→ **What this task involves**
Type the data below again exactly. Omit all pictures.

→ **Given information**
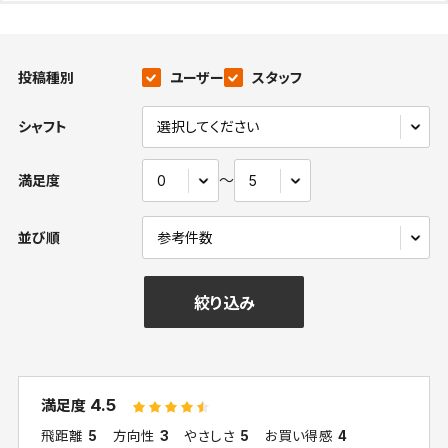
投稿種別
ユーザー
スタッフ
シャフト
〜
満足度
並び順
絞り込み
4.5
満足度
飛距離
5
方向性
3
やさしさ
5
お買い得感
4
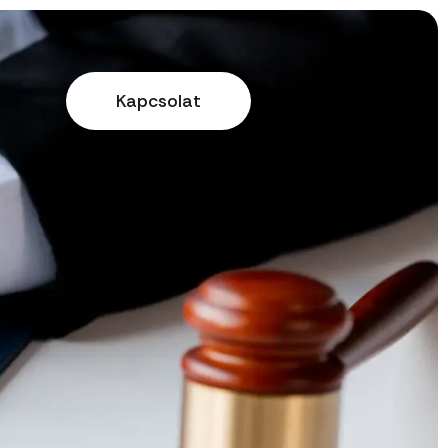
Kapcsolat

→ **Answer to this problem**
投稿種別
ユーザー
スタッフ
シャフト
〜
満足度
並び順
絞り込み
4.5
満足度
飛距離
5
方向性
3
やさしさ
5
お買い得感
4
Kapcsolat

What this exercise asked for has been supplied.